The need for a liquid LNG benchmark has been the subject of much debate. The most established derivative contract for LNG by far is ICE's Japan-Korea Marker, launched in 2012. Traditionally, LNG has been almost exclusively valued relative to crude oil and brought and sold under long-term contracts. However, the expansion in global supply, most notably with the development of shale reserves that transformed the U.S. into a major natural gas exporter, has opened up other options and stimulated a shift to more spot trading. LNG indexation is evolving from its historical oil-based benchmarks to include natural gas hub benchmarks. The U.S. Henry Hub (HH) contract has an important role to play in this process. Already, the contract is helping to set prices from Mozambique to Japan, as a wave of U.S. natural gas being unlocked by shale drillers reaches Europe, South America and Asia.

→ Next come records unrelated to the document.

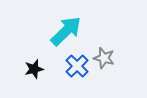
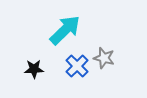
cyan arrow: moved 1 px left, 1 px up
black star: rotated 12 degrees clockwise
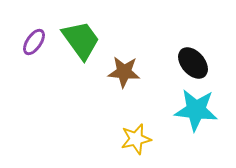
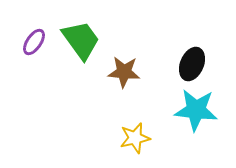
black ellipse: moved 1 px left, 1 px down; rotated 64 degrees clockwise
yellow star: moved 1 px left, 1 px up
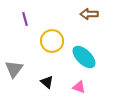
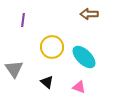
purple line: moved 2 px left, 1 px down; rotated 24 degrees clockwise
yellow circle: moved 6 px down
gray triangle: rotated 12 degrees counterclockwise
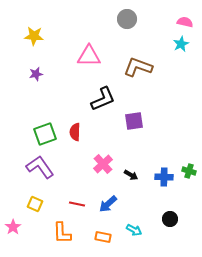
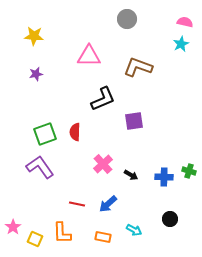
yellow square: moved 35 px down
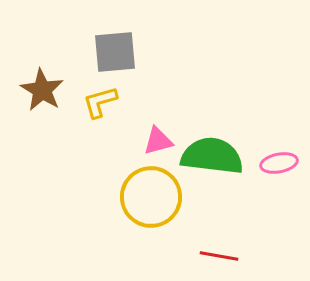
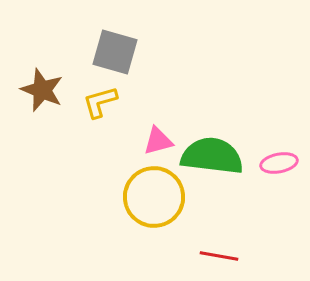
gray square: rotated 21 degrees clockwise
brown star: rotated 9 degrees counterclockwise
yellow circle: moved 3 px right
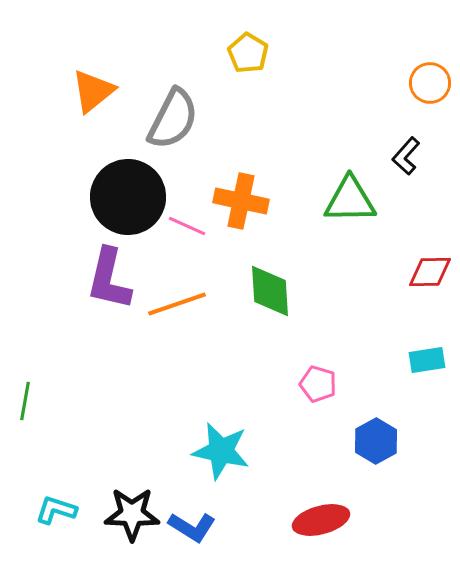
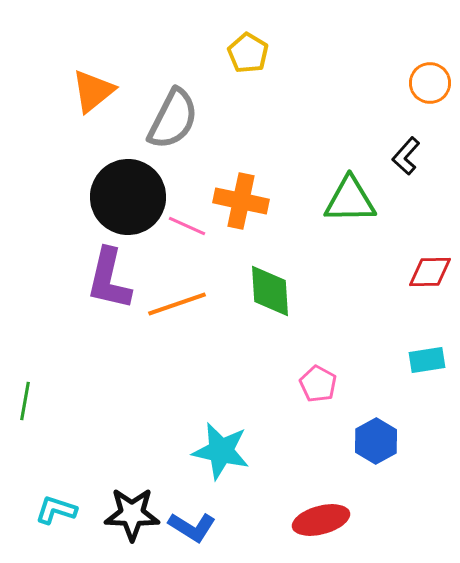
pink pentagon: rotated 12 degrees clockwise
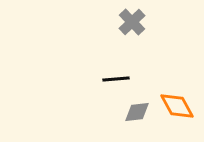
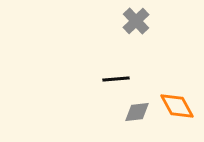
gray cross: moved 4 px right, 1 px up
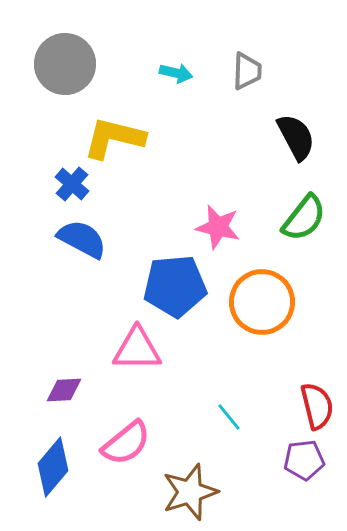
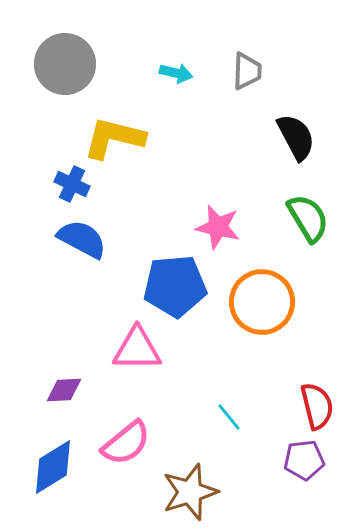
blue cross: rotated 16 degrees counterclockwise
green semicircle: moved 4 px right; rotated 69 degrees counterclockwise
blue diamond: rotated 18 degrees clockwise
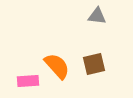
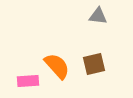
gray triangle: moved 1 px right
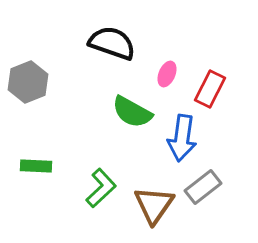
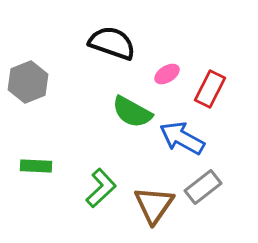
pink ellipse: rotated 35 degrees clockwise
blue arrow: rotated 111 degrees clockwise
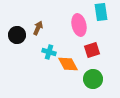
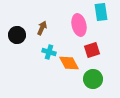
brown arrow: moved 4 px right
orange diamond: moved 1 px right, 1 px up
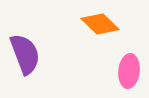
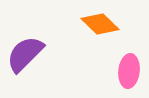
purple semicircle: rotated 114 degrees counterclockwise
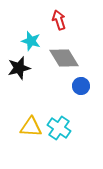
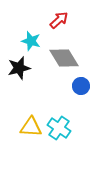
red arrow: rotated 66 degrees clockwise
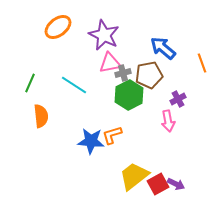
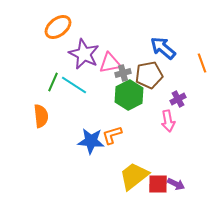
purple star: moved 20 px left, 19 px down
green line: moved 23 px right, 1 px up
red square: rotated 30 degrees clockwise
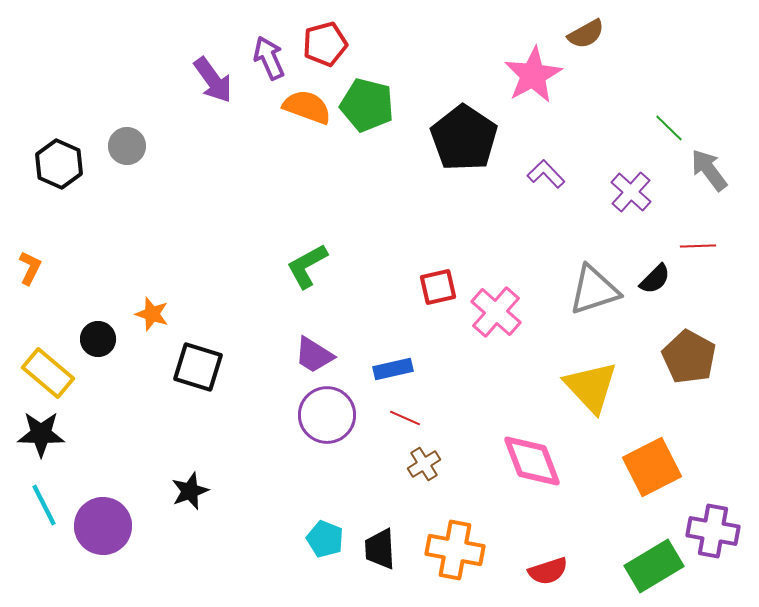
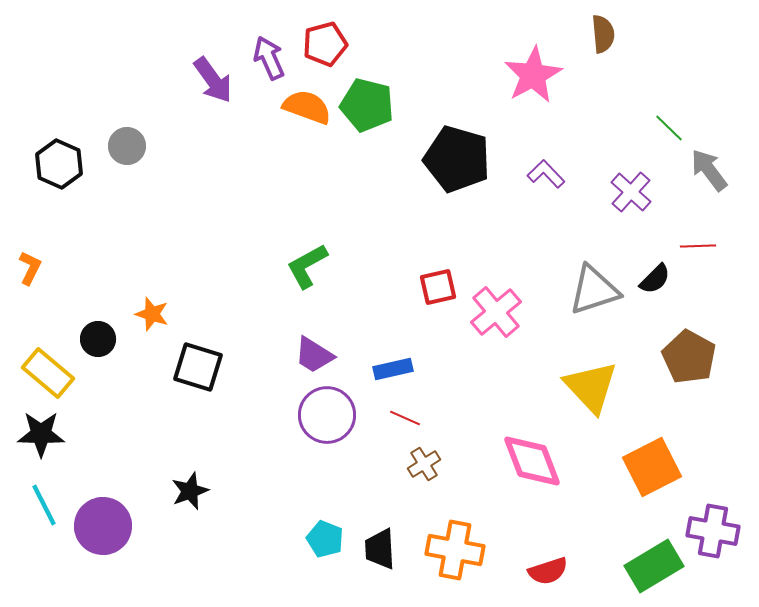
brown semicircle at (586, 34): moved 17 px right; rotated 66 degrees counterclockwise
black pentagon at (464, 138): moved 7 px left, 21 px down; rotated 18 degrees counterclockwise
pink cross at (496, 312): rotated 9 degrees clockwise
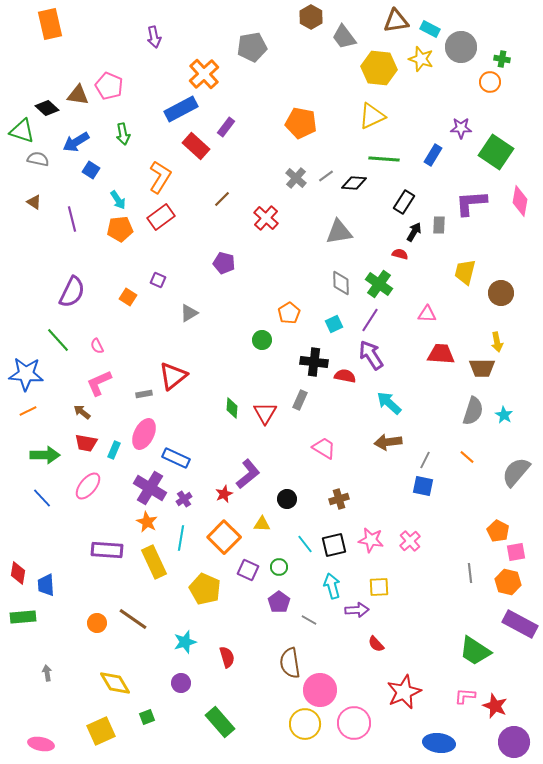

The correlation between GCL and HH futures is yet to be fully researched. There is not enough historical data available to come to any sensible conclusions. One option, however, is to use GCL-HH spread to find anomalies. So, for example, if we assume that financial indicators must eventually converge with a long-term average, then we must also conclude that:

  • when GCL-HH spread is too high (relative to its long-term norm), then either LNG price has to fall or HH natural gas price has to rise;
  • when GCL-HH spread is too low (relative to its long-term norm), then either LNG price has to rise or HH natural gas price has to fall.